Außergerichtliche Kosten auch der Berufungsverfahren sind nicht zu erstatten.

Tatbestand:

Die Klägerin begehrt als Sonderrechtsnachfolgerin ihres am 2014 verstorbenen Ehemanns (Versicherter) Kostenerstattung für ambulante Behandlungen mit alternativer Krebstherapie in Form einer in der Universitätsklinik F. bei Prof. Dr. V. durchgeführten transarteriellen Chemoembolisation (TACE-Behandlung, lokale Chemotherapie), einer Immuntherapie bei Prof. Dr. G. sowie einer Ganzkörperhyperthermie und zusätzlicher lokaler Hyperthermie bei Dr. H. in der F.-klinik in S ...

Der Versicherte war bei der Beklagten gesetzlich krankenversichert. Im Juli 2009 wurde bei ihm ein in die Leber metastasierendes Rektumkarzinom festgestellt. Nach einem operativen Eingriff erfolgten mehrere palliative Chemotherapien bis August 2011. Im Mai 2011 zeigte sich eine Zunahme der Größe der Lebermetastasen, eine weitere Metastase im 5./6. Lebersegment.

I.

Der Versicherte stellte sich am 13. Oktober 2011 bei Prof. Dr. V. in der Universitätsklinik in F. vor. Vom 25. Oktober 2011 bis 5. Dezember 2012 wurde dort ambulant eine mehrfache Chemoembolisation (TACE) der hepatischen und pulmonalen Metastasen mit anschließender Thermoablation durchgeführt.

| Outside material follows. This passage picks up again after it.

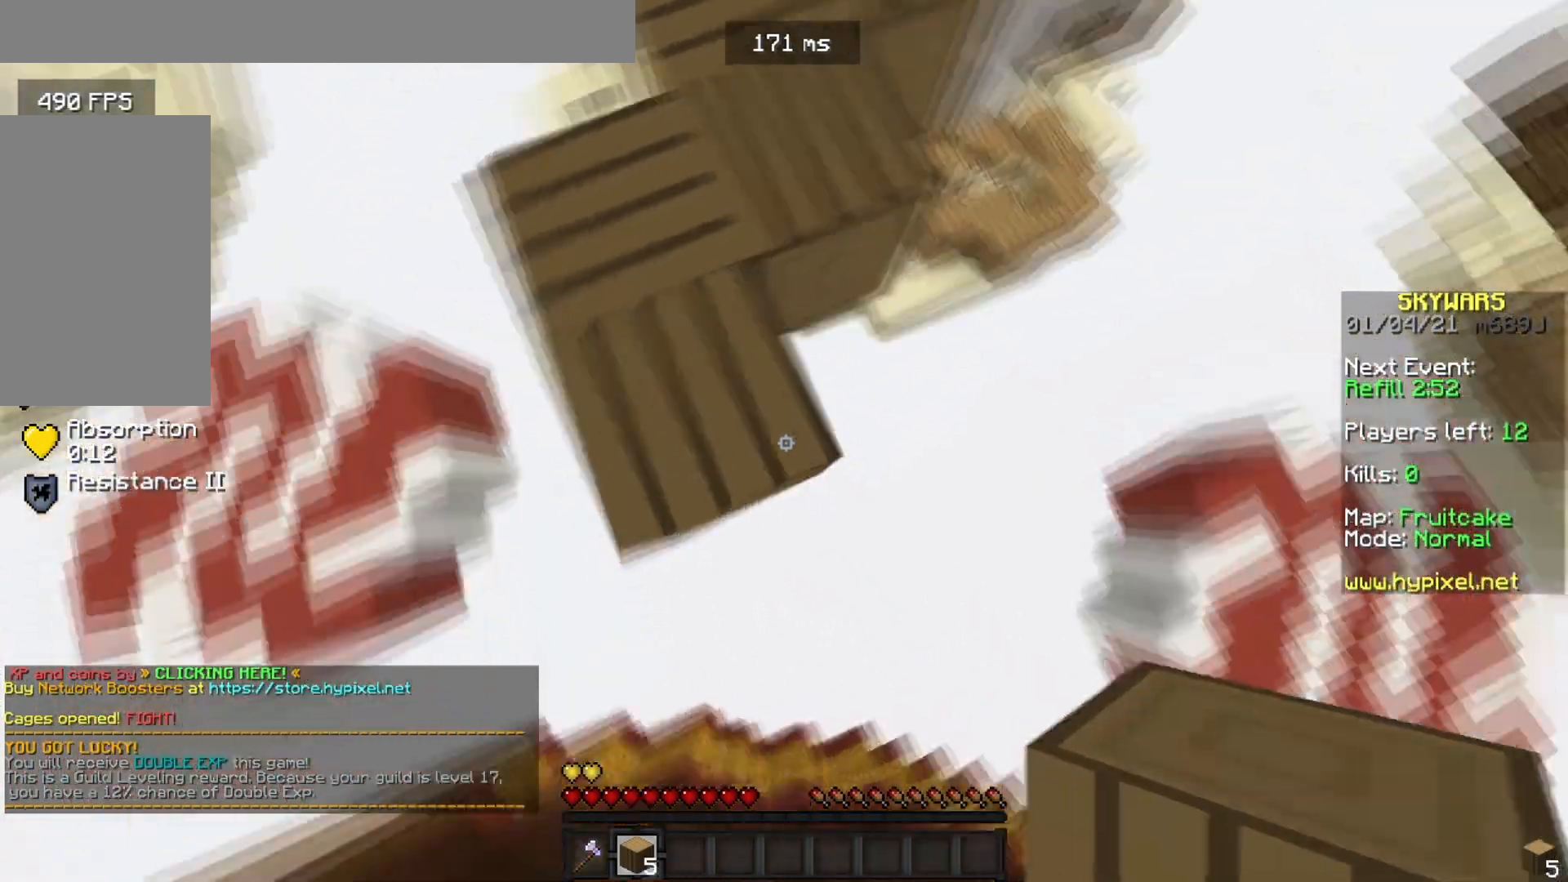
{"keys": ["a", "s"], "mouse": [], "events": [[100, "a", "down"], [100, "mouse_right", "down"], [183, "mouse_right", "up"], [300, "mouse_right", "down"], [433, "mouse_right", "up"]]}
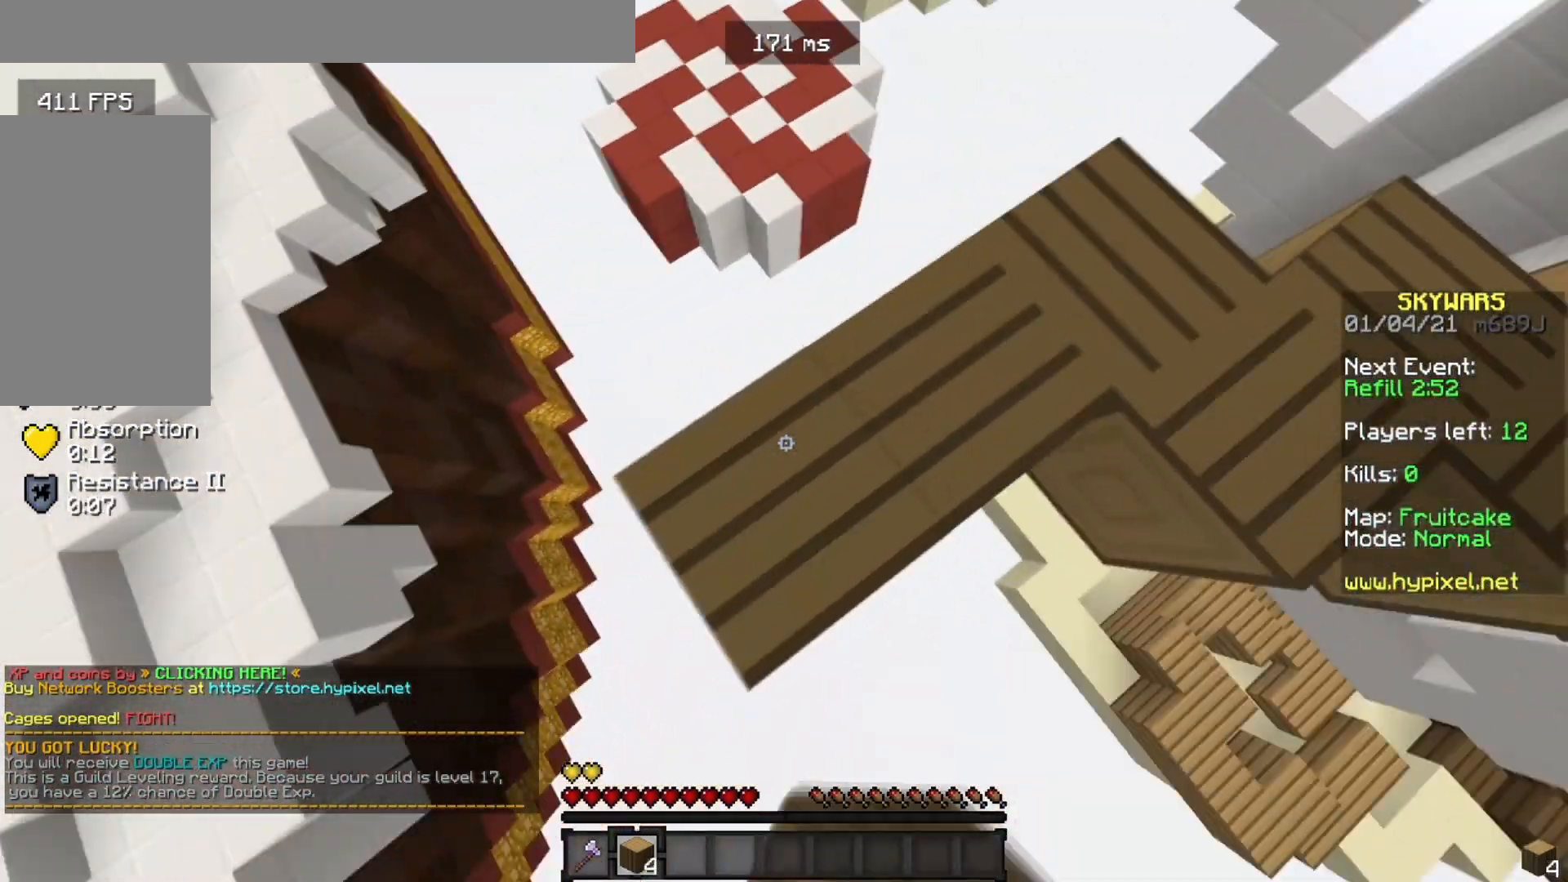
{"keys": ["a", "s"], "mouse": [], "events": [[384, "mouse_right", "down"], [451, "mouse_right", "up"]]}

Unter Vorlage einer ärztlichen Bescheinigung der Fachärztin für Innere Medizin Dr. T. (vom 20. Oktober 2011) beantragte der Versicherte am 24. Oktober 2011 die Kostenübernahme für eine lokale Chemotherapie der Leber und Lunge bei Prof. Dr. V ... Im beigefügten Schreiben des Prof. Dr. V. (vom 19. Oktober 2011) führte dieser aus, es sei eine TACE geplant. Im Moment seien mindestens drei bis vier Therapiesitzungen im Abstand von vier Wochen geplant, wobei jeweils Kosten in Höhe von ca. EUR 4.000,00 bis 5.000,00 anfielen. Durch die lokale Chemotherapie solle eine Größenreduktion hepatischer Filiae erzielt werden. Bei der Alternative einer systemischen Chemotherapie sei aufgrund der Vorerkrankungen eine Reduzierung des Allgemeinzustandes des Versicherten zu erwarten. Im Übrigen sei eine systemische Chemotherapie um ein Vielfaches teurer und mit einer höheren Komplikationsrate verbunden.

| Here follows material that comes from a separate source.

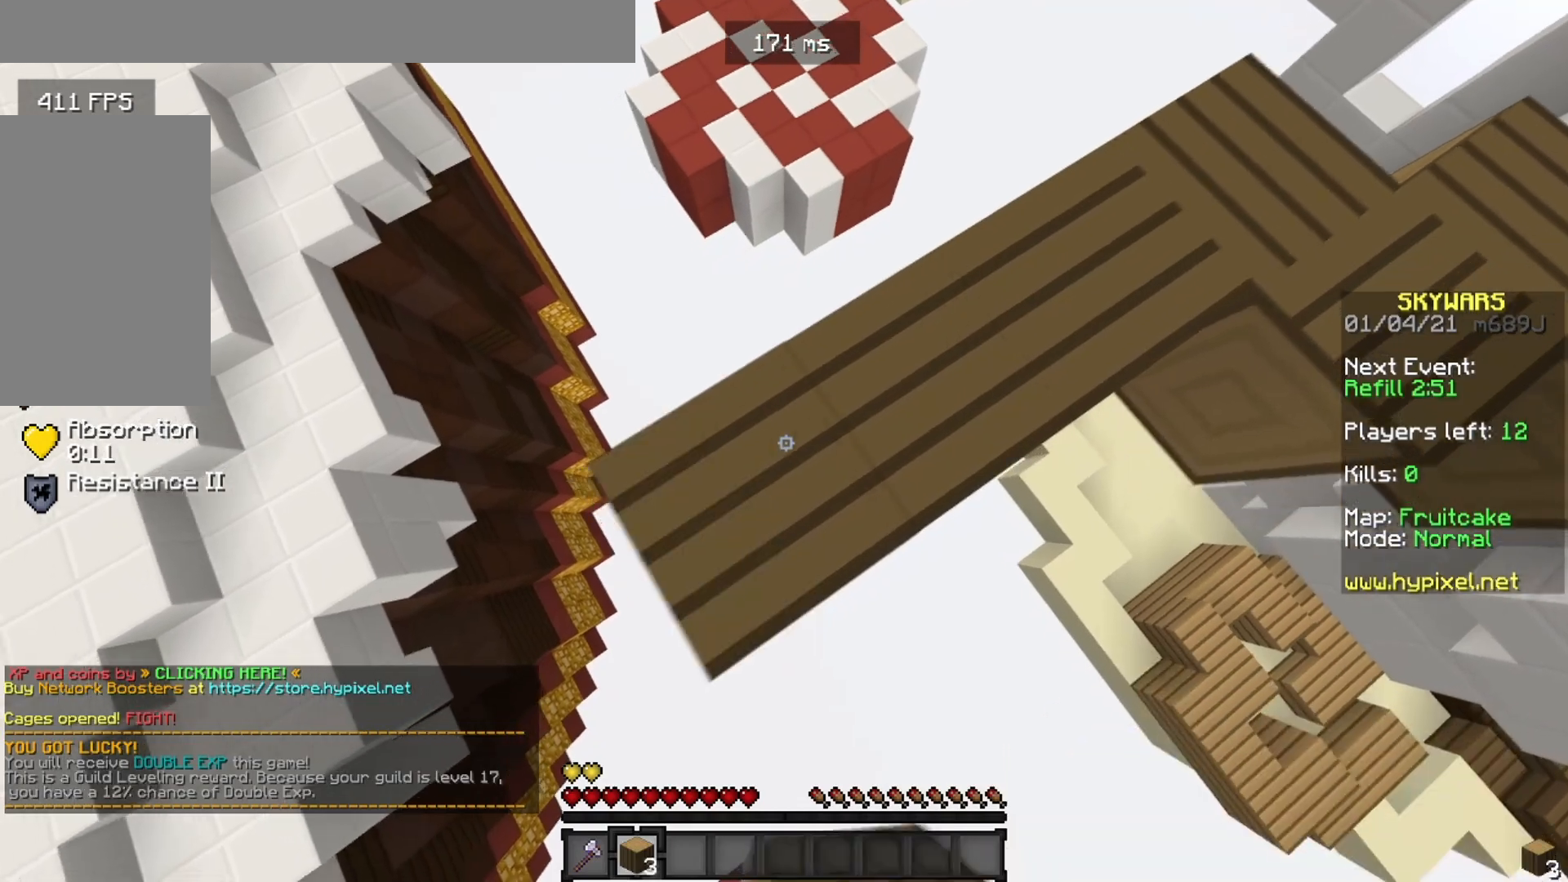
{"keys": ["a", "s"], "mouse": ["right"], "events": [[467, "mouse_right", "down"]]}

Die Beklagte beauftragte den Medizinischen Dienst der Krankenversicherung Baden-Württemberg (MDK) mit der Erstattung eines sozialmedizinischen Gutachtens. Dr. Sc. führte in seinem nach Aktenlage erstatteten Gutachten vom 18. November 2011 aus, bei der beantragten Methode handele es sich um eine neue Untersuchungs- und Behandlungsmethode. Anerkannter Therapiestandard sei TACE lediglich bei Patienten mit primären Leberzellkarzinomen. Sie werde angewendet bei Patienten, die ausschließlich in der Leber Tumore aufwiesen, die nicht operativ entfernt werden könnten oder bei denen ein zu hohes Risiko für eine Operation bestehe. Patienten mit metastasierten Tumoren, bei denen mehrere Organe betroffen seien, würden grundsätzlich mit systemischer Chemotherapie behandelt. Nur so könnten alle Tumorherde erreicht werden. Ein lokalisiertes Behandlungskonzept sei beim Versicherten schon vom Ansatz her fragwürdig. Es bestehe eine lebensbedrohliche Erkrankung. In Frage käme bei dem weit fortgeschrittenen Krankheitsbild gegebenenfalls noch eine systemische Therapie im Rahmen einer Studie an einem Universitätsklinikum, wo die TACE unter geeigneten Bedingungen stationär erfolgen könne. Da beim Versicherten zusätzlich noch Lungenmetastasen vorlägen, die von der beantragten Methode unbeeinflusst blieben, könne von einer spürbar positiven Entwicklung auf den Krankheitsverlauf oder gar von einer Heilung nicht ausgegangen werden.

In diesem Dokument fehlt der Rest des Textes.